WORK TO COMPLETE: Below are records to repeat exactly. Omit the pictures from the copy.

INPUT DATA:
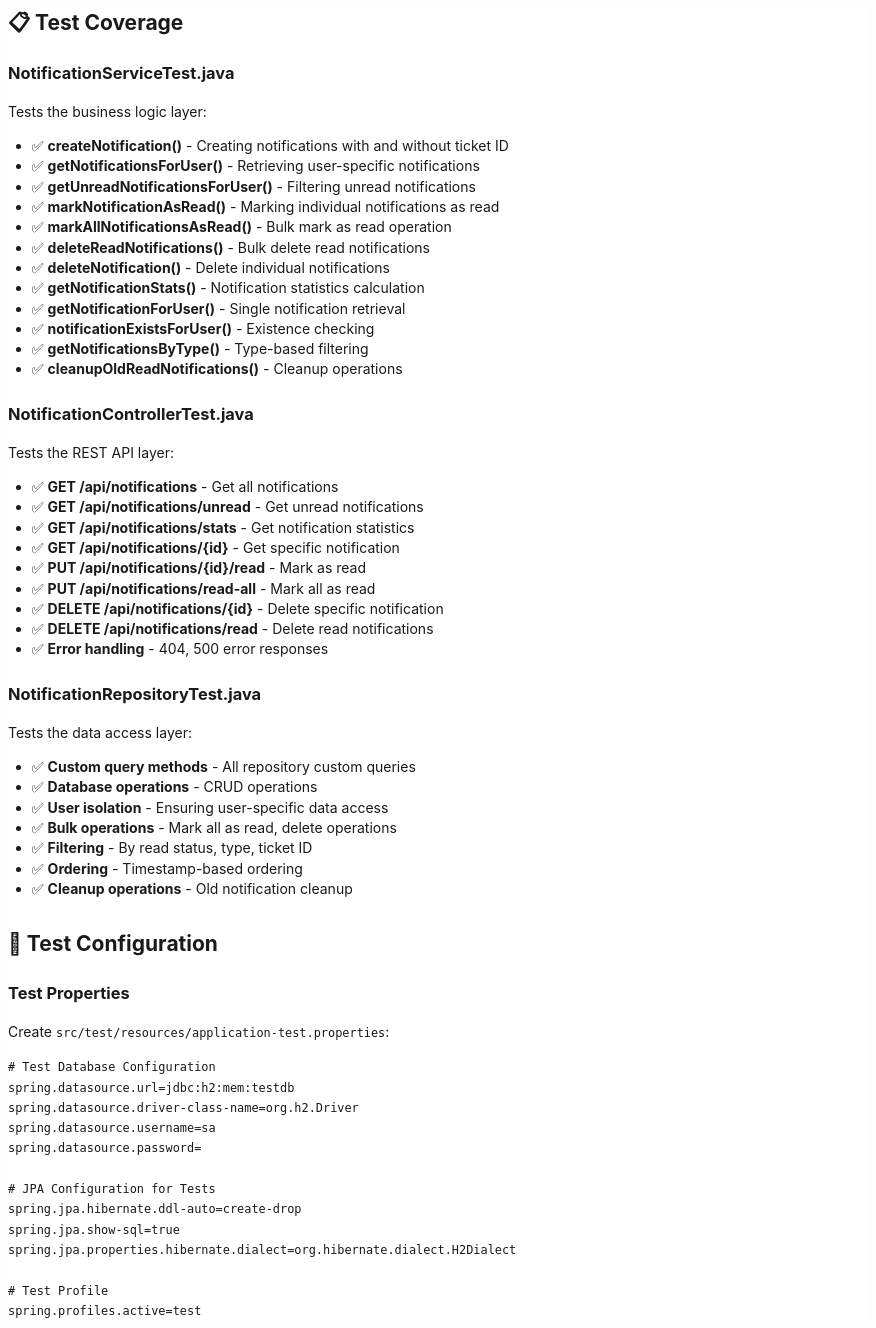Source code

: ## 📋 Test Coverage

### NotificationServiceTest.java
Tests the business logic layer:

- ✅ **createNotification()** - Creating notifications with and without ticket ID
- ✅ **getNotificationsForUser()** - Retrieving user-specific notifications
- ✅ **getUnreadNotificationsForUser()** - Filtering unread notifications
- ✅ **markNotificationAsRead()** - Marking individual notifications as read
- ✅ **markAllNotificationsAsRead()** - Bulk mark as read operation
- ✅ **deleteReadNotifications()** - Bulk delete read notifications
- ✅ **deleteNotification()** - Delete individual notifications
- ✅ **getNotificationStats()** - Notification statistics calculation
- ✅ **getNotificationForUser()** - Single notification retrieval
- ✅ **notificationExistsForUser()** - Existence checking
- ✅ **getNotificationsByType()** - Type-based filtering
- ✅ **cleanupOldReadNotifications()** - Cleanup operations

### NotificationControllerTest.java
Tests the REST API layer:

- ✅ **GET /api/notifications** - Get all notifications
- ✅ **GET /api/notifications/unread** - Get unread notifications
- ✅ **GET /api/notifications/stats** - Get notification statistics
- ✅ **GET /api/notifications/{id}** - Get specific notification
- ✅ **PUT /api/notifications/{id}/read** - Mark as read
- ✅ **PUT /api/notifications/read-all** - Mark all as read
- ✅ **DELETE /api/notifications/{id}** - Delete specific notification
- ✅ **DELETE /api/notifications/read** - Delete read notifications
- ✅ **Error handling** - 404, 500 error responses

### NotificationRepositoryTest.java
Tests the data access layer:

- ✅ **Custom query methods** - All repository custom queries
- ✅ **Database operations** - CRUD operations
- ✅ **User isolation** - Ensuring user-specific data access
- ✅ **Bulk operations** - Mark all as read, delete operations
- ✅ **Filtering** - By read status, type, ticket ID
- ✅ **Ordering** - Timestamp-based ordering
- ✅ **Cleanup operations** - Old notification cleanup

## 🔧 Test Configuration

### Test Properties
Create `src/test/resources/application-test.properties`:

```properties
# Test Database Configuration
spring.datasource.url=jdbc:h2:mem:testdb
spring.datasource.driver-class-name=org.h2.Driver
spring.datasource.username=sa
spring.datasource.password=

# JPA Configuration for Tests
spring.jpa.hibernate.ddl-auto=create-drop
spring.jpa.show-sql=true
spring.jpa.properties.hibernate.dialect=org.hibernate.dialect.H2Dialect

# Test Profile
spring.profiles.active=test
```
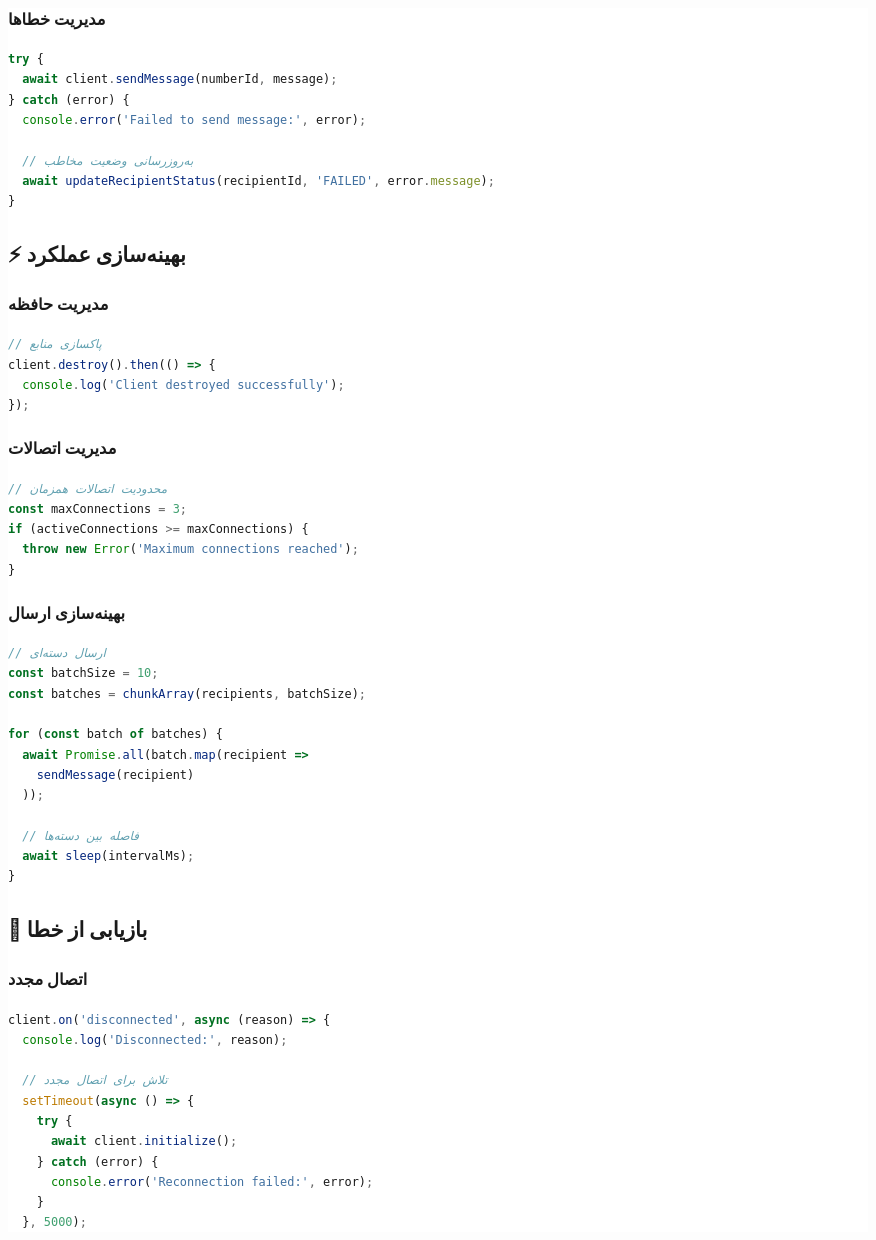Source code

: ### مدیریت خطاها
```javascript
try {
  await client.sendMessage(numberId, message);
} catch (error) {
  console.error('Failed to send message:', error);
  
  // به‌روزرسانی وضعیت مخاطب
  await updateRecipientStatus(recipientId, 'FAILED', error.message);
}
```

## ⚡ بهینه‌سازی عملکرد

### مدیریت حافظه
```javascript
// پاکسازی منابع
client.destroy().then(() => {
  console.log('Client destroyed successfully');
});
```

### مدیریت اتصالات
```javascript
// محدودیت اتصالات همزمان
const maxConnections = 3;
if (activeConnections >= maxConnections) {
  throw new Error('Maximum connections reached');
}
```

### بهینه‌سازی ارسال
```javascript
// ارسال دسته‌ای
const batchSize = 10;
const batches = chunkArray(recipients, batchSize);

for (const batch of batches) {
  await Promise.all(batch.map(recipient => 
    sendMessage(recipient)
  ));
  
  // فاصله بین دسته‌ها
  await sleep(intervalMs);
}
```

## 🔄 بازیابی از خطا

### اتصال مجدد
```javascript
client.on('disconnected', async (reason) => {
  console.log('Disconnected:', reason);
  
  // تلاش برای اتصال مجدد
  setTimeout(async () => {
    try {
      await client.initialize();
    } catch (error) {
      console.error('Reconnection failed:', error);
    }
  }, 5000);
```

SOLUTION:
Source code

: ## 📋 Test Coverage

### NotificationServiceTest.java
Tests the business logic layer:

- ✅ **createNotification()** - Creating notifications with and without ticket ID
- ✅ **getNotificationsForUser()** - Retrieving user-specific notifications
- ✅ **getUnreadNotificationsForUser()** - Filtering unread notifications
- ✅ **markNotificationAsRead()** - Marking individual notifications as read
- ✅ **markAllNotificationsAsRead()** - Bulk mark as read operation
- ✅ **deleteReadNotifications()** - Bulk delete read notifications
- ✅ **deleteNotification()** - Delete individual notifications
- ✅ **getNotificationStats()** - Notification statistics calculation
- ✅ **getNotificationForUser()** - Single notification retrieval
- ✅ **notificationExistsForUser()** - Existence checking
- ✅ **getNotificationsByType()** - Type-based filtering
- ✅ **cleanupOldReadNotifications()** - Cleanup operations

### NotificationControllerTest.java
Tests the REST API layer:

- ✅ **GET /api/notifications** - Get all notifications
- ✅ **GET /api/notifications/unread** - Get unread notifications
- ✅ **GET /api/notifications/stats** - Get notification statistics
- ✅ **GET /api/notifications/{id}** - Get specific notification
- ✅ **PUT /api/notifications/{id}/read** - Mark as read
- ✅ **PUT /api/notifications/read-all** - Mark all as read
- ✅ **DELETE /api/notifications/{id}** - Delete specific notification
- ✅ **DELETE /api/notifications/read** - Delete read notifications
- ✅ **Error handling** - 404, 500 error responses

### NotificationRepositoryTest.java
Tests the data access layer:

- ✅ **Custom query methods** - All repository custom queries
- ✅ **Database operations** - CRUD operations
- ✅ **User isolation** - Ensuring user-specific data access
- ✅ **Bulk operations** - Mark all as read, delete operations
- ✅ **Filtering** - By read status, type, ticket ID
- ✅ **Ordering** - Timestamp-based ordering
- ✅ **Cleanup operations** - Old notification cleanup

## 🔧 Test Configuration

### Test Properties
Create `src/test/resources/application-test.properties`:

```properties
# Test Database Configuration
spring.datasource.url=jdbc:h2:mem:testdb
spring.datasource.driver-class-name=org.h2.Driver
spring.datasource.username=sa
spring.datasource.password=

# JPA Configuration for Tests
spring.jpa.hibernate.ddl-auto=create-drop
spring.jpa.show-sql=true
spring.jpa.properties.hibernate.dialect=org.hibernate.dialect.H2Dialect

# Test Profile
spring.profiles.active=test
```
Source code

: ### مدیریت خطاها
```javascript
try {
  await client.sendMessage(numberId, message);
} catch (error) {
  console.error('Failed to send message:', error);
  
  // به‌روزرسانی وضعیت مخاطب
  await updateRecipientStatus(recipientId, 'FAILED', error.message);
}
```

## ⚡ بهینه‌سازی عملکرد

### مدیریت حافظه
```javascript
// پاکسازی منابع
client.destroy().then(() => {
  console.log('Client destroyed successfully');
});
```

### مدیریت اتصالات
```javascript
// محدودیت اتصالات همزمان
const maxConnections = 3;
if (activeConnections >= maxConnections) {
  throw new Error('Maximum connections reached');
}
```

### بهینه‌سازی ارسال
```javascript
// ارسال دسته‌ای
const batchSize = 10;
const batches = chunkArray(recipients, batchSize);

for (const batch of batches) {
  await Promise.all(batch.map(recipient => 
    sendMessage(recipient)
  ));
  
  // فاصله بین دسته‌ها
  await sleep(intervalMs);
}
```

## 🔄 بازیابی از خطا

### اتصال مجدد
```javascript
client.on('disconnected', async (reason) => {
  console.log('Disconnected:', reason);
  
  // تلاش برای اتصال مجدد
  setTimeout(async () => {
    try {
      await client.initialize();
    } catch (error) {
      console.error('Reconnection failed:', error);
    }
  }, 5000);
```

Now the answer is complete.